Mike picture Mike · Jun 29, 2012 · Viewed 10k times · Source

I need to choose a Database for storing data remotely from a big number (thousands to tens of thousands) of sensors that would generate around one entry per minute each.

The said data needs to be queried in a variety of ways from counting data with certain characteristics for statistics to simple outputting for plotting.

I am looking around for the right tool, I started with MySQL but I feel like it lacks the scalability needed for this project, and this lead me to noSQL databases which I don't know much about.

Which Database, either relational or not would be a good choice?

Thanks.

Answer

John Landahl picture John Landahl · Jun 29, 2012

There is usually no "best" database since they all involve trade-offs of one kind or another. Your question is also very vague because you don't say anything about your performance needs other than the number of inserts per minute (how much data per insert?) and that you need "scalability".

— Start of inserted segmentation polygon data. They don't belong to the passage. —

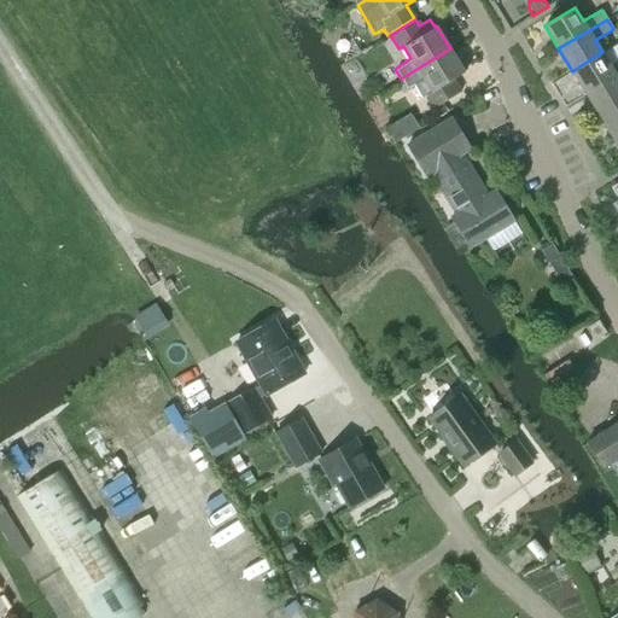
[(465,73),(450,48),(401,79),(407,87),(413,83),(421,97),(425,94),(432,108),(460,91),(453,80),(465,73)]
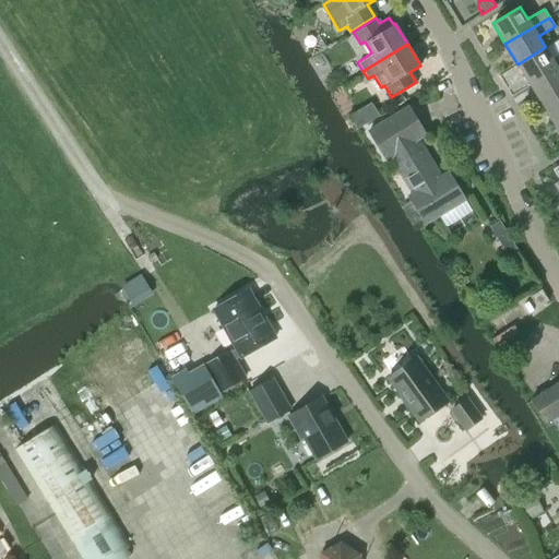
[(545,47),(518,64),(530,84),(558,66),(558,55),(552,59),(545,47)]
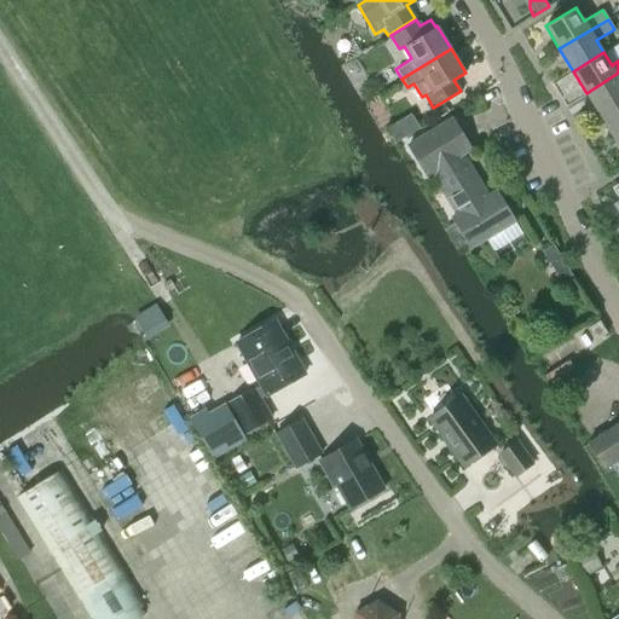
[(618,73),(586,93),(600,116),(618,104),(618,73)]
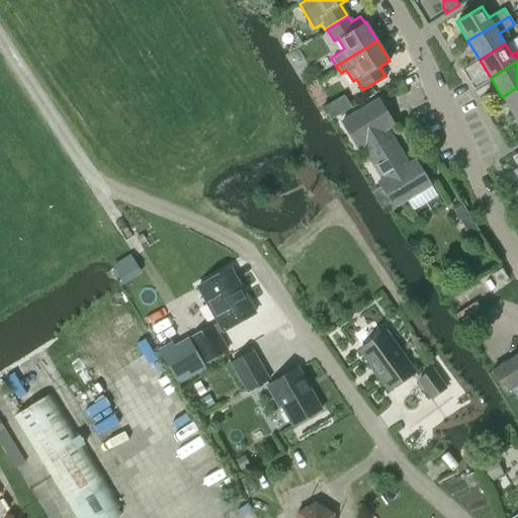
[(517,87),(502,97),(513,115),(517,112),(517,87)]
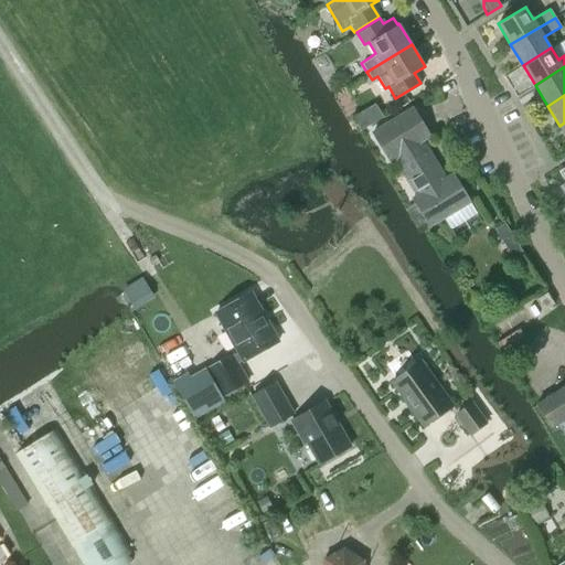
[(452,173),(445,178),(423,140),(429,136),(412,107),(373,131),(390,160),(394,158),(417,195),(413,198),(429,226),(469,202),(452,173)]
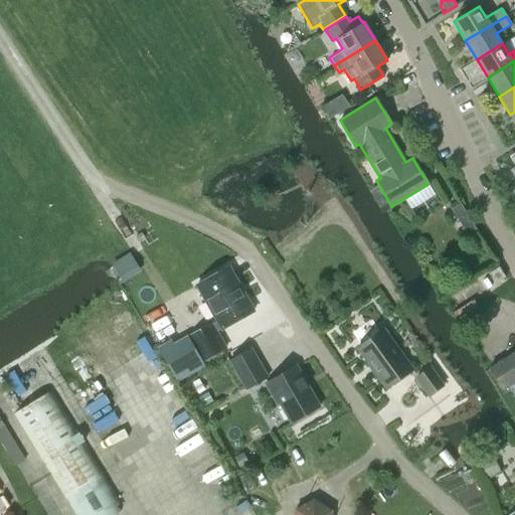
[(331,102),(321,108),(323,112),(328,120),(338,114),(331,102)]
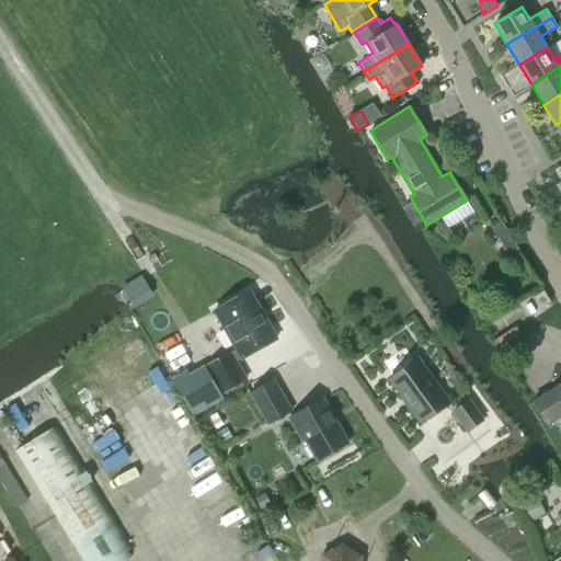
[(490,228),(508,258),(518,251),(501,221),(490,228)]
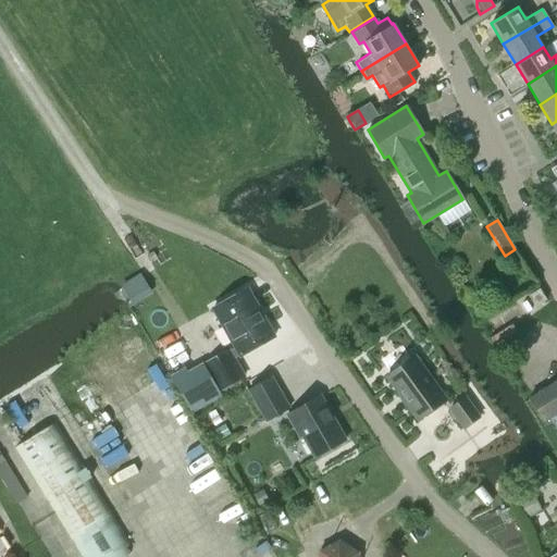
[(205,364),(219,391),(223,388),(237,381),(244,378),(233,359),(239,356),(239,357),(274,337),(247,289),(212,309),(235,348),(230,351),(229,350),(205,364)]
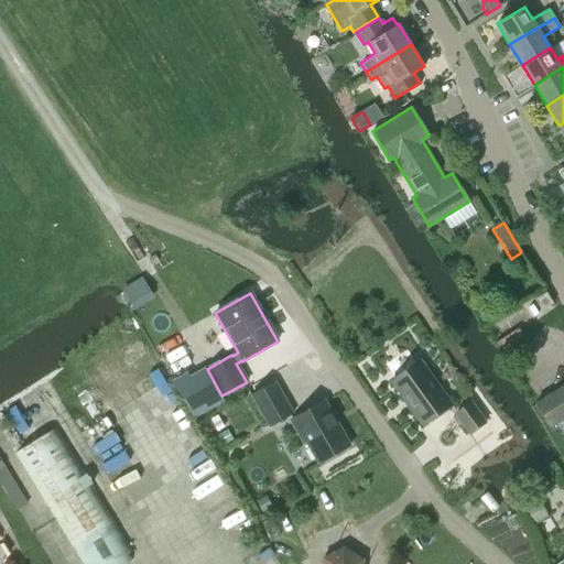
[(546,293),(534,300),(542,312),(553,304),(546,293)]
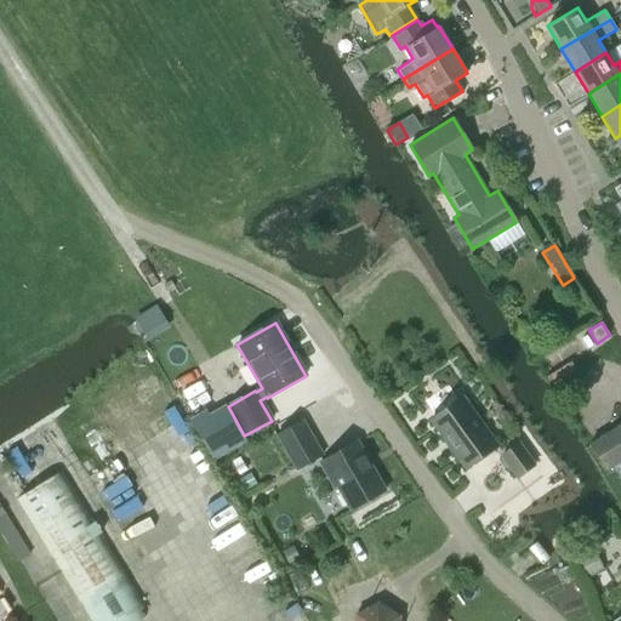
[(466,469),(497,446),(461,398),(431,420),(466,469)]
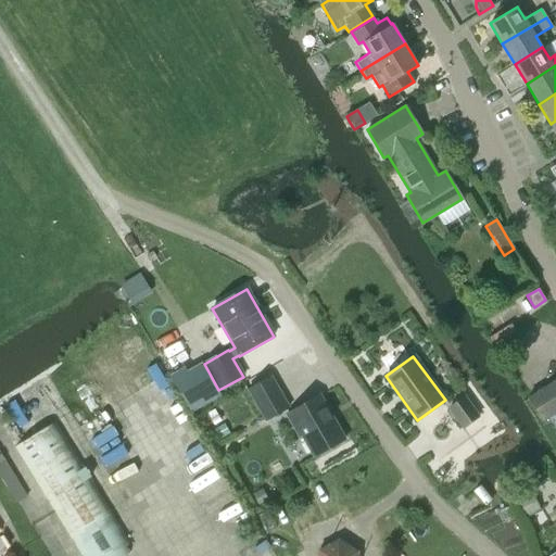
[(288,408),(270,377),(248,390),(265,421),(288,408)]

It also looks like a case of premature optimization because you say you "feel like [MySQL] lacks the scalability needed for this project", but it doesn't sound like you've run any tests to confirm whether this is a real problem. It's always better to get real data rather than base an important architectural decision on "feelings".

Here's a suggestion:

  1. Write a simple test program that inserts 10,000 rows of sample data per minute
  2. Run the program for a decent length of time (a few days or more) to generate a sizable chunk of test data
  3. Run your queries to see if they meet your performance needs (which you haven't specified -- how fast do they need to be? how often will they run? how complex are they?)

You're testing at least two things here: whether your database can handle 10,000 inserts per minute and whether your queries will run quickly enough once you have a huge amount of data. With large datasets these will become competing priorities since you need indexes for fast queries, but indexes will start to slow down your inserts over time. At some point you'll need to think about data archival as well (or purging, if historical data isn't needed) both for performance and for practical reasons (finite storage space).

These will be concerns no matter what database you select. From what little you've told us about your retrieval needs ("counting data with certain characteristics" and "simple outputting for plotting") it sounds like any type of database will do. It may be that other concerns are more important, such as ease of development (what languages and tools are you using?), deployment, management, code maintainability, etc.

Since this is sensor data we're talking about, you may also want to look at a round robin database (RRD) such as RRDTool to see if that approach better serves your needs.